DiagonalMatrix

Status: Stable

documented, exercised by the test suite and/or worked examples, with no known limitations recorded.

Description

DiagonalMatrix[list] gives a matrix with the elements of list on the leading diagonal, and zero elsewhere.
DiagonalMatrix[list, k] gives a matrix with the elements of list on the k-th diagonal.
DiagonalMatrix[list, k, n] pads with zeros to create an n x n matrix.

Examples

All examples below are verified against the current Mathilda build.

In[1]:= DiagonalMatrix[{a, b, c}]
Out[1]= {{a, 0, 0}, {0, b, 0}, {0, 0, c}}

In[2]:= DiagonalMatrix[{a, b}, 1]
Out[2]= {{0, a, 0}, {0, 0, b}, {0, 0, 0}}

In[3]:= DiagonalMatrix[{1, 2, 3}, 0, {3, 5}]
Out[3]= {{1, 0, 0, 0, 0}, {0, 2, 0, 0, 0}, {0, 0, 3, 0, 0}}

Implementation notes

builtin_diagonalmatrix builds a matrix placing the entries of the given List on the k-th diagonal. With one argument the entries go on the main diagonal (k = 0); a second integer argument k selects a super-/sub-diagonal (j - i == k), sizing the matrix to (s + |k|) × (s + |k|) where s is the list length; an optional third argument fixes the output dimensions as n or {m, n}. Off-diagonal cells are Integer 0; diagonal cells are deep-copied verbatim from the input list, so symbolic, exact, and inexact entries flow through unchanged.
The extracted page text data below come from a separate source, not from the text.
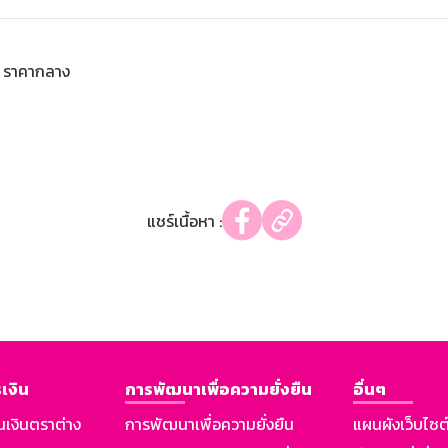
ราคากลาง
แชร์เนื้อหา :
เงิน
การพัฒนาเพื่อความยั่งยืน
อื่นๆ
นเงินตราต่าง
การพัฒนาเพื่อความยั่งยืน
แผนผังเว็บไซต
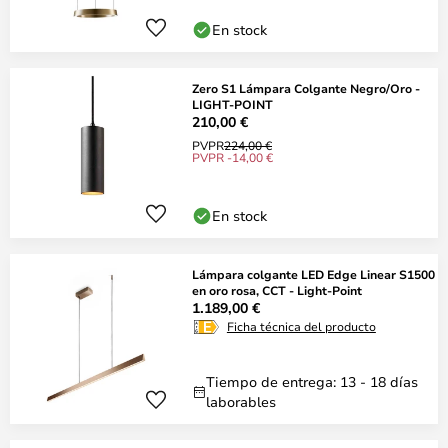
En stock
Zero S1 Lámpara Colgante Negro/Oro -
LIGHT-POINT
210,00 €
PVPR
224,00 €
PVPR -14,00 €
En stock
Lámpara colgante LED Edge Linear S1500
en oro rosa, CCT - Light-Point
1.189,00 €
Ficha técnica del producto
Tiempo de entrega: 13 - 18 días
laborables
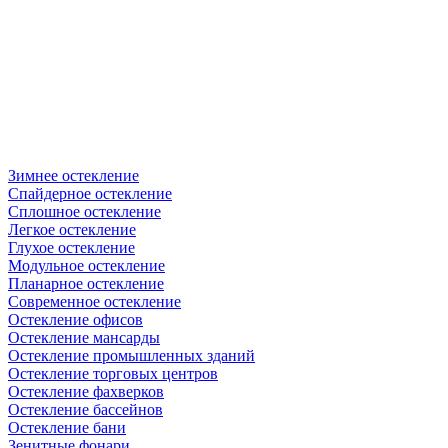
Зимнее остекление
Спайдерное остекление
Сплошное остекление
Легкое остекление
Глухое остекление
Модульное остекление
Планарное остекление
Современное остекление
Остекление офисов
Остекление мансарды
Остекление промышленных зданий
Остекление торговых центров
Остекление фахверков
Остекление бассейнов
Остекление бани
Зенитные фонари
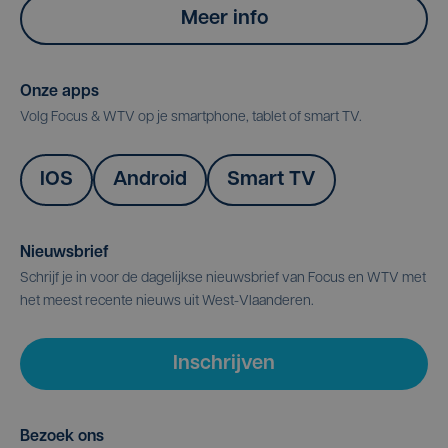
Meer info
Onze apps
Volg Focus & WTV op je smartphone, tablet of smart TV.
IOS
Android
Smart TV
Nieuwsbrief
Schrijf je in voor de dagelijkse nieuwsbrief van Focus en WTV met
het meest recente nieuws uit West-Vlaanderen.
Inschrijven
Bezoek ons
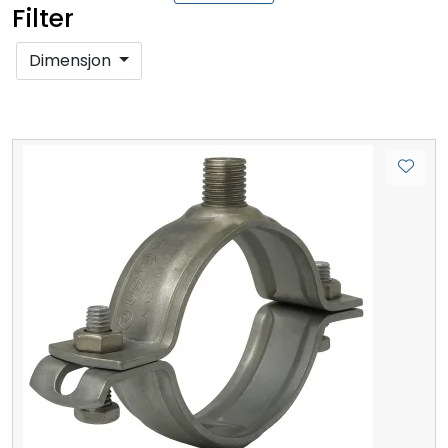
Filter
Dimensjon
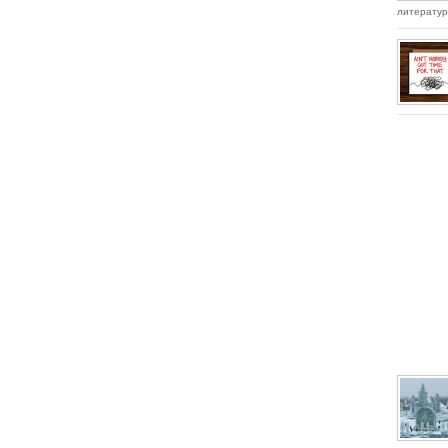
литература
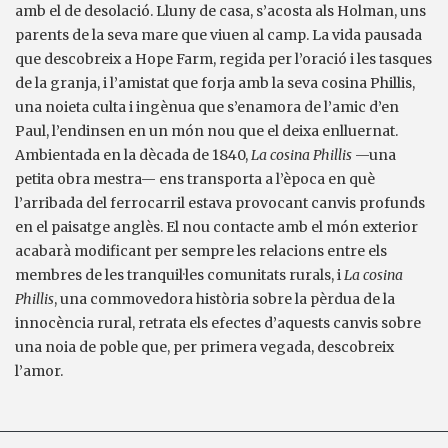
amb el de desolació. Lluny de casa, s’acosta als Holman, uns
parents de la seva mare que viuen al camp. La vida pausada
que descobreix a Hope Farm, regida per l’oració i les tasques
de la granja, i l’amistat que forja amb la seva cosina Phillis,
una noieta culta i ingènua que s’enamora de l’amic d’en
Paul, l’endinsen en un món nou que el deixa enlluernat.
Ambientada en la dècada de 1840,
La cosina Phillis
—una
petita obra mestra— ens transporta a l’època en què
l’arribada del ferrocarril estava provocant canvis profunds
en el paisatge anglès. El nou contacte amb el món exterior
acabarà modificant per sempre les relacions entre els
membres de les tranquil·les comunitats rurals, i
La cosina
Phillis
, una commovedora història sobre la pèrdua de la
innocència rural, retrata els efectes d’aquests canvis sobre
una noia de poble que, per primera vegada, descobreix
l’amor.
Malformed k/dimension specs return the call unevaluated. The result is a List of Lists.

• Protected.
• For k > 0, places elements k positions above the leading diagonal.
• For k < 0, places elements k positions below the leading diagonal.
• By default, size is optimally bounded to fit the full array cleanly. Extraneous elements are dropped if manual constraints fall short of required lengths.

Attributes: Protected.

Implementation status

Stable — documented, exercised by the test suite and/or worked examples, with no known limitations recorded.

References

• Source: src/linalg/construct.c
• Specification: docs/spec/builtins/linear-algebra.md

Notes & additional examples

Worked examples

In[1]:= DiagonalMatrix[{1, 2, 3}]
Out[1]= {{1, 0, 0}, {0, 2, 0}, {0, 0, 3}}

In[1]:= DiagonalMatrix[{a, b}, 1]
Out[1]= {{0, a, 0}, {0, 0, b}, {0, 0, 0}}

In[1]:= DiagonalMatrix[{x, y, z}, -1, 4]
Out[1]= {{0, 0, 0, 0}, {x, 0, 0, 0}, {0, y, 0, 0}, {0, 0, z, 0}}

In[1]:= DiagonalMatrix[{1, 1, 1, 1}, 2]
Out[1]= {{0, 0, 1, 0, 0, 0}, {0, 0, 0, 1, 0, 0}, {0, 0, 0, 0, 1, 0}, {0, 0, 0, 0, 0, 1}, {0, 0, 0, 0, 0, 0}, {0, 0, 0, 0, 0, 0}}

Notes

DiagonalMatrix[list] places list on the main diagonal of an otherwise zero square matrix. The two-argument form DiagonalMatrix[list, k] shifts the band to the k-th diagonal — positive k lies above the main diagonal (a superdiagonal), negative k below it (a subdiagonal) — and the matrix grows just large enough to hold that band, so DiagonalMatrix[{a, b}, 1] is 3 x 3. The three-argument form DiagonalMatrix[list, k, n] pads with zeros to force an explicit n x n size, as in the 2 x Jordan-style superdiagonal block of ones above.